(681c) Can You Believe Your Eyes? High Comfort Contact Lens Wear Around the Clock | AIChE

(681c) Can You Believe Your Eyes? High Comfort Contact Lens Wear Around the Clock

Authors 

White, C. J. - Presenter, Auburn University
Thomas, C. R., Biomimetic & Biohybrid Materials, Biomedical Devices, & Drug Delivery Laboratories, Auburn University
Bartel, C. J., Biomimetic & Biohybrid Materials, Biomedical Devices, & Drug Delivery Laboratories, Department of Chemical Engineering
Byrne, M. E., Auburn University



Comfort agents are commonly used in eye drops to sequester and retain water within the ocular tear fluid, while enhancing other comfort contributing properties, such as tear viscosity, tear film stability, and lubrication. In addition, incorporating comfort agents into various ophthalmic devices, such as corrective contact lenses, significantly increases ocular comfort and biotolerance. A novel contact lens material was engineered for the controlled, simultaneous release of trehalose, a low molecular weight disaccharide, and 120 KDa hydroxypropyl methylcellulose (HPMC). Through molecular imprinting, a high degree of control over the release of both trehalose and HPMC was achieved, the first demonstration of simultaneous release of comfort agents from the same lens. Trehalose has been shown to provide high levels of comfort to the eye when delivered from eye drops, but this is the first demonstration of release from contact lenses. Release of trehalose was controlled to provide high levels of comfort during the first half of lens wear by sequestering high levels of water within the tear fluid to prevent dry eye discomfort. End of day discomfort is provided by the extended release of HPMC, which maintains lens lubrication, refreshes the lens surface, and prevents lens dehydration as well as lowers protein adhesion to the surface of the lens.
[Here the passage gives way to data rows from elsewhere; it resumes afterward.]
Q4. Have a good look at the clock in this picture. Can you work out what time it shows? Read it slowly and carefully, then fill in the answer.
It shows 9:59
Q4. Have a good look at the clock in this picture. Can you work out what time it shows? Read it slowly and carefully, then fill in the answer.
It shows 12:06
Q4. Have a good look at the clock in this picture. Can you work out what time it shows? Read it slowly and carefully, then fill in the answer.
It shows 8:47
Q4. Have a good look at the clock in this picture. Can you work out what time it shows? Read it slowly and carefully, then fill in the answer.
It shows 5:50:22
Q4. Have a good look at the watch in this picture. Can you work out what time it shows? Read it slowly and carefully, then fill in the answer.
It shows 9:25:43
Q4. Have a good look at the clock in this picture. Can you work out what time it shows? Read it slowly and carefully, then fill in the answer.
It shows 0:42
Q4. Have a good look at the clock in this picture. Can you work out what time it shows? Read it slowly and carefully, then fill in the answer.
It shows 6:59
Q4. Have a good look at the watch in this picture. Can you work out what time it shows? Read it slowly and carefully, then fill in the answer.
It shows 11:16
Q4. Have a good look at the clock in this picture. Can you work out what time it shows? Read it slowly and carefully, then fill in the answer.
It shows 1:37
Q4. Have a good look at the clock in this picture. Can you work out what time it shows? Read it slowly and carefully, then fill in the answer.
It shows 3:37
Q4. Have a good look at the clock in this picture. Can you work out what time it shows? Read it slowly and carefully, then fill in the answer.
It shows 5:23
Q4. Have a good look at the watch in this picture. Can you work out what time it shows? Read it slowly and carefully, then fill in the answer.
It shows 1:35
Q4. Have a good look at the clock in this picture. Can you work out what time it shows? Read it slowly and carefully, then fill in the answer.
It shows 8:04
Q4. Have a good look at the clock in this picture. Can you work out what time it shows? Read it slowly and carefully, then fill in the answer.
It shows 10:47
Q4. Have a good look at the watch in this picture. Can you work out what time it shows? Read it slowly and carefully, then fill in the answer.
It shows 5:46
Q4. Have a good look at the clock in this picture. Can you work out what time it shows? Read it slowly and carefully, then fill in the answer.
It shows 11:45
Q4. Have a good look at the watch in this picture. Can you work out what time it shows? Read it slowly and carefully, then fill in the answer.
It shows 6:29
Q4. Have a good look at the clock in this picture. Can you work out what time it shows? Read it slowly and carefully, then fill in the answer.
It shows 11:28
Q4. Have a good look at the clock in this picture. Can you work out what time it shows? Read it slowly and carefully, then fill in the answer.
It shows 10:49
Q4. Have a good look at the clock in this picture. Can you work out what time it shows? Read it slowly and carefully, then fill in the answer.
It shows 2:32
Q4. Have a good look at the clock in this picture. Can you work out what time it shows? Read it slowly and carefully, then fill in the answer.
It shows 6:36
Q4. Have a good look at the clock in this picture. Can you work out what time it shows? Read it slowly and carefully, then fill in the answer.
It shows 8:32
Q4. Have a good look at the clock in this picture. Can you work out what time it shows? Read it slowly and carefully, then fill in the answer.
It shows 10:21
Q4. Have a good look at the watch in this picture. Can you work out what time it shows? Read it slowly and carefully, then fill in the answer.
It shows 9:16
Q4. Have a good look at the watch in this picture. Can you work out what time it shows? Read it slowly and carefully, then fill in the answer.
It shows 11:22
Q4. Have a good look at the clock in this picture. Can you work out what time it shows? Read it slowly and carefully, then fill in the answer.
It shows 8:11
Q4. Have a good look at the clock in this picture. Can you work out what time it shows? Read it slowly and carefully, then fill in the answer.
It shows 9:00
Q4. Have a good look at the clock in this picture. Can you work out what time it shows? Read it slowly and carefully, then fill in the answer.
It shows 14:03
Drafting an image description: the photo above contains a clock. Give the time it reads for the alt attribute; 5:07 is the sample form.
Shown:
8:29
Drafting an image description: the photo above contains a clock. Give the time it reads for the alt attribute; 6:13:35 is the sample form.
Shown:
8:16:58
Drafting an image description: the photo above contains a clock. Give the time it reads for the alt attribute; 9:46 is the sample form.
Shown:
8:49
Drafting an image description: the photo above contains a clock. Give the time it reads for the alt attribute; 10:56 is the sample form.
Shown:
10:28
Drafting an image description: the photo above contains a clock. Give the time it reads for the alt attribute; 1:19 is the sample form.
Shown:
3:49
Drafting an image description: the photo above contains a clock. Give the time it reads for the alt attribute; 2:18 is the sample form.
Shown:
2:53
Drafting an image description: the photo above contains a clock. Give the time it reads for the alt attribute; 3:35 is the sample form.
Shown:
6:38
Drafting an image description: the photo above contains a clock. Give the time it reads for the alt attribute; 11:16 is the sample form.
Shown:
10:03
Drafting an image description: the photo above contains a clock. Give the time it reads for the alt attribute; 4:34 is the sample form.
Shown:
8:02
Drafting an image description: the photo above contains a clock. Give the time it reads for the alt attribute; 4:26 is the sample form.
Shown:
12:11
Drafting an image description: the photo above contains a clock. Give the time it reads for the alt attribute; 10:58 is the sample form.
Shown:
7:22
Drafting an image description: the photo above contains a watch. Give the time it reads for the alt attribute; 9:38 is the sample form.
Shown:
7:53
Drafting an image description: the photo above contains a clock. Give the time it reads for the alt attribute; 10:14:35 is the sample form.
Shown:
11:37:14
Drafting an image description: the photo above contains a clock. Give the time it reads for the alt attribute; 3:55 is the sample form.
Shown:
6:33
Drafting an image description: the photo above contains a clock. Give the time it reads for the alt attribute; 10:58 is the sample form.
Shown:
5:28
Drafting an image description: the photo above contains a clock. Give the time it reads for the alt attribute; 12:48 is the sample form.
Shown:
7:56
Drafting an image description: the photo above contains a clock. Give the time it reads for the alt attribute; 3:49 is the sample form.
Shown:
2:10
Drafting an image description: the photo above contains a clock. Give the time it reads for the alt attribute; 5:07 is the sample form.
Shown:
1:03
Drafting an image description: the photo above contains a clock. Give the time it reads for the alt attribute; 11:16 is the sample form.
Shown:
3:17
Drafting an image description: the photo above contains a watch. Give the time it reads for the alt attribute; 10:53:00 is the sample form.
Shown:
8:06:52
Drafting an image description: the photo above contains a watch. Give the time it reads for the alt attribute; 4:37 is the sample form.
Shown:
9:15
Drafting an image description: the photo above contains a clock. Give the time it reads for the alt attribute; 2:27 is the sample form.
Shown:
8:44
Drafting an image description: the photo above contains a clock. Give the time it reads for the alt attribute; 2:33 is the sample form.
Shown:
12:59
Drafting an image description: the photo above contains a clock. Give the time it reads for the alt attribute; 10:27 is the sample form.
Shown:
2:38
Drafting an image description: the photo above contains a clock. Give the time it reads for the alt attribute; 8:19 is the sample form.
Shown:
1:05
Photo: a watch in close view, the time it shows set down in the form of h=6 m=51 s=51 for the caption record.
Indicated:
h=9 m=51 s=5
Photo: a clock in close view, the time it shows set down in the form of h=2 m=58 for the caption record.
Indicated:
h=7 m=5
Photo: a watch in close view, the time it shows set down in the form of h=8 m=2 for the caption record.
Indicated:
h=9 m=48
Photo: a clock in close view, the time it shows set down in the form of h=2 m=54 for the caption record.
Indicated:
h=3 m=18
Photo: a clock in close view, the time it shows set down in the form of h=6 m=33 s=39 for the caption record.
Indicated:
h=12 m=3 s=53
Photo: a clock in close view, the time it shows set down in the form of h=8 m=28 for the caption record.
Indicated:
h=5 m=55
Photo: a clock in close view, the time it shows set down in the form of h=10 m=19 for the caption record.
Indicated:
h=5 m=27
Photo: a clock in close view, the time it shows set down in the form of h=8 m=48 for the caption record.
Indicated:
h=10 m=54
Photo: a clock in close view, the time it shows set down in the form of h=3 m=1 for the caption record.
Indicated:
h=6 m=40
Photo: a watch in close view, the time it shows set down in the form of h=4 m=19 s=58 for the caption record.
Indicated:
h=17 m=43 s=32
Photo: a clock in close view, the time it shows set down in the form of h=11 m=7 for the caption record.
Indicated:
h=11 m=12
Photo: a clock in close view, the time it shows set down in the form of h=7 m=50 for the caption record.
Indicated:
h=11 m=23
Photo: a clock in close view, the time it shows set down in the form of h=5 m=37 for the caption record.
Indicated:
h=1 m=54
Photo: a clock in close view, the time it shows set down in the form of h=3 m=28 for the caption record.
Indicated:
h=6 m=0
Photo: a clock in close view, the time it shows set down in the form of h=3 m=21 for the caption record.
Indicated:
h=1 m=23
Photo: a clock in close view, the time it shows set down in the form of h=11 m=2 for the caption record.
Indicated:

By applying the principles of molecular imprinting to a silicone hydrogel contact lens, high level of control over the release of trehalose and HPMC was achieved. Increasing the molar ratio of acrylic acid to comfort agent (M/T) demonstrated independent control over the release of both HPMC and trehalose, extending the trehalose duration of release by approximately 5,000%. In addition, use of molecular imprinting improved loading, optical clarity, and physical properties of the lens. For the first time, incorporation of HPMC was shown to lower protein adhesion to the surface of the lens by up to 30%. By utilizing trehalose to provide high initial wear comfort and HPMC to ensure end of day lens comfort, it is hypothesized that the maximum level of lens wear comfort can be achieved. To demonstrate the high level of comfort provided by this lens, a novel rating system was developed based on previously undetermined relationships between comfort properties and the effect of different comfort agent species, comfort agent solution concetration, and comfort agent molecular weight.